(Material supplied begins)

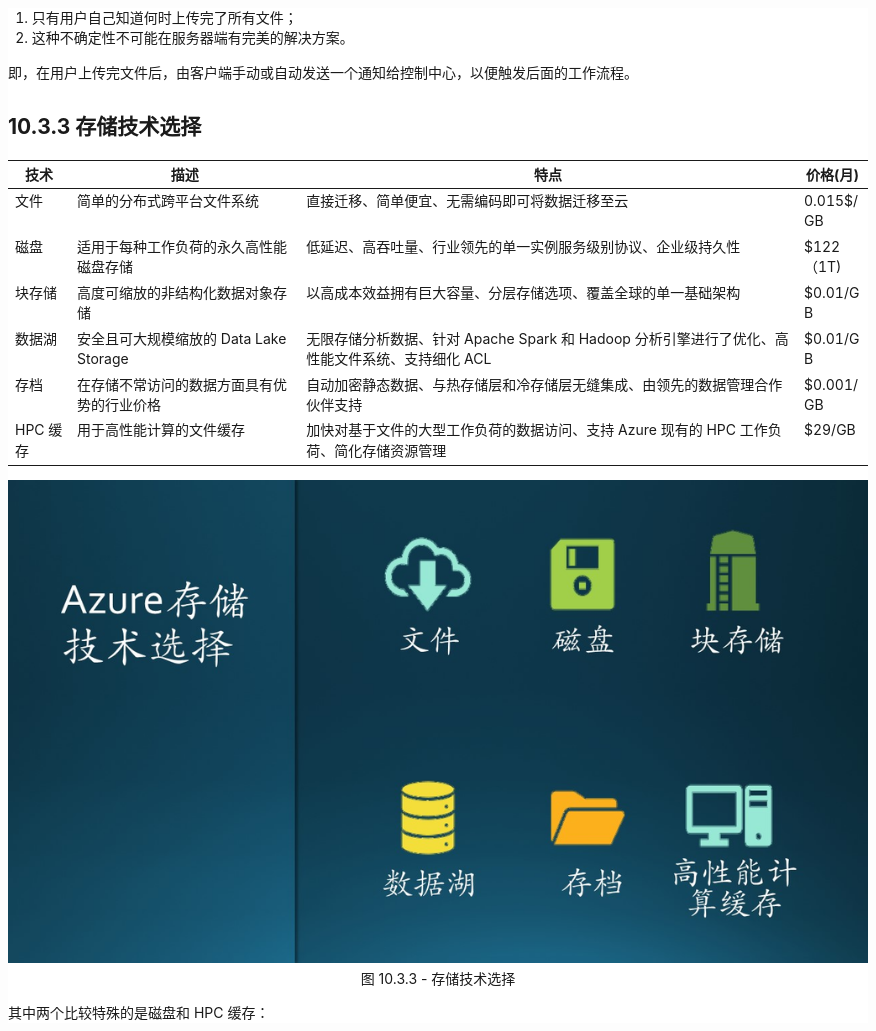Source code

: 1. 只有用户自己知道何时上传完了所有文件；
2. 这种不确定性不可能在服务器端有完美的解决方案。

即，在用户上传完文件后，由客户端手动或自动发送一个通知给控制中心，以便触发后面的工作流程。

## 10.3.3 存储技术选择

|技术|描述|特点|价格(月)|
|--|--|--|--|
|文件|简单的分布式跨平台文件系统|直接迁移、简单便宜、无需编码即可将数据迁移至云|0.015$/GB|
|磁盘|适用于每种工作负荷的永久高性能磁盘存储|低延迟、高吞吐量、行业领先的单一实例服务级别协议、企业级持久性|$122（1T)|
|块存储|高度可缩放的非结构化数据对象存储|以高成本效益拥有巨大容量、分层存储选项、覆盖全球的单一基础架构|$0.01/GB|
|数据湖|安全且可大规模缩放的 Data Lake Storage|无限存储分析数据、针对 Apache Spark 和 Hadoop 分析引擎进行了优化、高性能文件系统、支持细化 ACL|$0.01/GB|
|存档|在存储不常访问的数据方面具有优势的行业价格|自动加密静态数据、与热存储层和冷存储层无缝集成、由领先的数据管理合作伙伴支持|$0.001/GB|
|HPC 缓存|用于高性能计算的文件缓存|加快对基于文件的大型工作负荷的数据访问、支持 Azure 现有的 HPC 工作负荷、简化存储资源管理|$29/GB|

<div align="center">
<img src="Images/Slide14.JPG"/>
图 10.3.3 - 存储技术选择
</div>


其中两个比较特殊的是磁盘和 HPC 缓存：

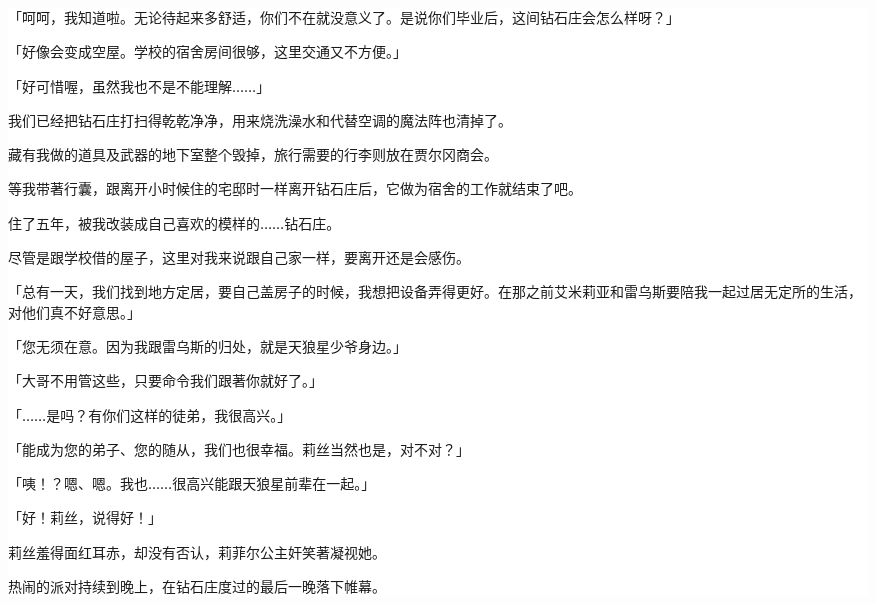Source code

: 「呵呵，我知道啦。无论待起来多舒适，你们不在就没意义了。是说你们毕业后，这间钻石庄会怎么样呀？」

「好像会变成空屋。学校的宿舍房间很够，这里交通又不方便。」

「好可惜喔，虽然我也不是不能理解……」

我们已经把钻石庄打扫得乾乾净净，用来烧洗澡水和代替空调的魔法阵也清掉了。

藏有我做的道具及武器的地下室整个毁掉，旅行需要的行李则放在贾尔冈商会。

等我带著行囊，跟离开小时候住的宅邸时一样离开钻石庄后，它做为宿舍的工作就结束了吧。

住了五年，被我改装成自己喜欢的模样的……钻石庄。

尽管是跟学校借的屋子，这里对我来说跟自己家一样，要离开还是会感伤。

「总有一天，我们找到地方定居，要自己盖房子的时候，我想把设备弄得更好。在那之前艾米莉亚和雷乌斯要陪我一起过居无定所的生活，对他们真不好意思。」

「您无须在意。因为我跟雷乌斯的归处，就是天狼星少爷身边。」

「大哥不用管这些，只要命令我们跟著你就好了。」

「……是吗？有你们这样的徒弟，我很高兴。」

「能成为您的弟子、您的随从，我们也很幸福。莉丝当然也是，对不对？」

「咦！？嗯、嗯。我也……很高兴能跟天狼星前辈在一起。」

「好！莉丝，说得好！」

莉丝羞得面红耳赤，却没有否认，莉菲尔公主奸笑著凝视她。

热闹的派对持续到晚上，在钻石庄度过的最后一晚落下帷幕。

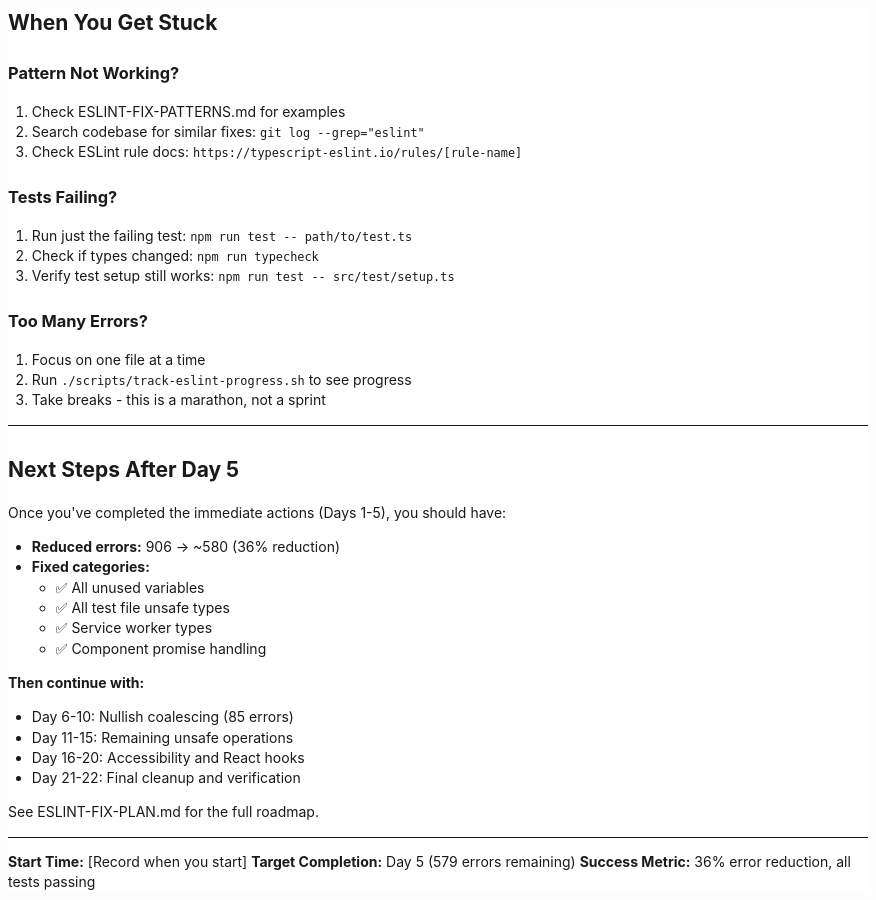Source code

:
## When You Get Stuck

### Pattern Not Working?

1. Check ESLINT-FIX-PATTERNS.md for examples
2. Search codebase for similar fixes: `git log --grep="eslint"`
3. Check ESLint rule docs: `https://typescript-eslint.io/rules/[rule-name]`

### Tests Failing?

1. Run just the failing test: `npm run test -- path/to/test.ts`
2. Check if types changed: `npm run typecheck`
3. Verify test setup still works: `npm run test -- src/test/setup.ts`

### Too Many Errors?

1. Focus on one file at a time
2. Run `./scripts/track-eslint-progress.sh` to see progress
3. Take breaks - this is a marathon, not a sprint

---

## Next Steps After Day 5

Once you've completed the immediate actions (Days 1-5), you should have:

- **Reduced errors:** 906 → ~580 (36% reduction)
- **Fixed categories:**
  - ✅ All unused variables
  - ✅ All test file unsafe types
  - ✅ Service worker types
  - ✅ Component promise handling

**Then continue with:**

- Day 6-10: Nullish coalescing (85 errors)
- Day 11-15: Remaining unsafe operations
- Day 16-20: Accessibility and React hooks
- Day 21-22: Final cleanup and verification

See ESLINT-FIX-PLAN.md for the full roadmap.

---

**Start Time:** [Record when you start]
**Target Completion:** Day 5 (579 errors remaining)
**Success Metric:** 36% error reduction, all tests passing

(Material supplied ends)

| Exercise description |
Copy out the source text of every record above word for word, and leave the pictures out.

| Exercise output |
Source code

: 1. 只有用户自己知道何时上传完了所有文件；
2. 这种不确定性不可能在服务器端有完美的解决方案。

即，在用户上传完文件后，由客户端手动或自动发送一个通知给控制中心，以便触发后面的工作流程。

## 10.3.3 存储技术选择

|技术|描述|特点|价格(月)|
|--|--|--|--|
|文件|简单的分布式跨平台文件系统|直接迁移、简单便宜、无需编码即可将数据迁移至云|0.015$/GB|
|磁盘|适用于每种工作负荷的永久高性能磁盘存储|低延迟、高吞吐量、行业领先的单一实例服务级别协议、企业级持久性|$122（1T)|
|块存储|高度可缩放的非结构化数据对象存储|以高成本效益拥有巨大容量、分层存储选项、覆盖全球的单一基础架构|$0.01/GB|
|数据湖|安全且可大规模缩放的 Data Lake Storage|无限存储分析数据、针对 Apache Spark 和 Hadoop 分析引擎进行了优化、高性能文件系统、支持细化 ACL|$0.01/GB|
|存档|在存储不常访问的数据方面具有优势的行业价格|自动加密静态数据、与热存储层和冷存储层无缝集成、由领先的数据管理合作伙伴支持|$0.001/GB|
|HPC 缓存|用于高性能计算的文件缓存|加快对基于文件的大型工作负荷的数据访问、支持 Azure 现有的 HPC 工作负荷、简化存储资源管理|$29/GB|

<div align="center">
<img src="Images/Slide14.JPG"/>
图 10.3.3 - 存储技术选择
</div>


其中两个比较特殊的是磁盘和 HPC 缓存：

Source code

: 「呵呵，我知道啦。无论待起来多舒适，你们不在就没意义了。是说你们毕业后，这间钻石庄会怎么样呀？」

「好像会变成空屋。学校的宿舍房间很够，这里交通又不方便。」

「好可惜喔，虽然我也不是不能理解……」

我们已经把钻石庄打扫得乾乾净净，用来烧洗澡水和代替空调的魔法阵也清掉了。

藏有我做的道具及武器的地下室整个毁掉，旅行需要的行李则放在贾尔冈商会。

等我带著行囊，跟离开小时候住的宅邸时一样离开钻石庄后，它做为宿舍的工作就结束了吧。

住了五年，被我改装成自己喜欢的模样的……钻石庄。

尽管是跟学校借的屋子，这里对我来说跟自己家一样，要离开还是会感伤。

「总有一天，我们找到地方定居，要自己盖房子的时候，我想把设备弄得更好。在那之前艾米莉亚和雷乌斯要陪我一起过居无定所的生活，对他们真不好意思。」

「您无须在意。因为我跟雷乌斯的归处，就是天狼星少爷身边。」

「大哥不用管这些，只要命令我们跟著你就好了。」

「……是吗？有你们这样的徒弟，我很高兴。」

「能成为您的弟子、您的随从，我们也很幸福。莉丝当然也是，对不对？」

「咦！？嗯、嗯。我也……很高兴能跟天狼星前辈在一起。」

「好！莉丝，说得好！」

莉丝羞得面红耳赤，却没有否认，莉菲尔公主奸笑著凝视她。

热闹的派对持续到晚上，在钻石庄度过的最后一晚落下帷幕。

Source code

:
## When You Get Stuck

### Pattern Not Working?

1. Check ESLINT-FIX-PATTERNS.md for examples
2. Search codebase for similar fixes: `git log --grep="eslint"`
3. Check ESLint rule docs: `https://typescript-eslint.io/rules/[rule-name]`

### Tests Failing?

1. Run just the failing test: `npm run test -- path/to/test.ts`
2. Check if types changed: `npm run typecheck`
3. Verify test setup still works: `npm run test -- src/test/setup.ts`

### Too Many Errors?

1. Focus on one file at a time
2. Run `./scripts/track-eslint-progress.sh` to see progress
3. Take breaks - this is a marathon, not a sprint

---

## Next Steps After Day 5

Once you've completed the immediate actions (Days 1-5), you should have:

- **Reduced errors:** 906 → ~580 (36% reduction)
- **Fixed categories:**
  - ✅ All unused variables
  - ✅ All test file unsafe types
  - ✅ Service worker types
  - ✅ Component promise handling

**Then continue with:**

- Day 6-10: Nullish coalescing (85 errors)
- Day 11-15: Remaining unsafe operations
- Day 16-20: Accessibility and React hooks
- Day 21-22: Final cleanup and verification

See ESLINT-FIX-PLAN.md for the full roadmap.

---

**Start Time:** [Record when you start]
**Target Completion:** Day 5 (579 errors remaining)
**Success Metric:** 36% error reduction, all tests passing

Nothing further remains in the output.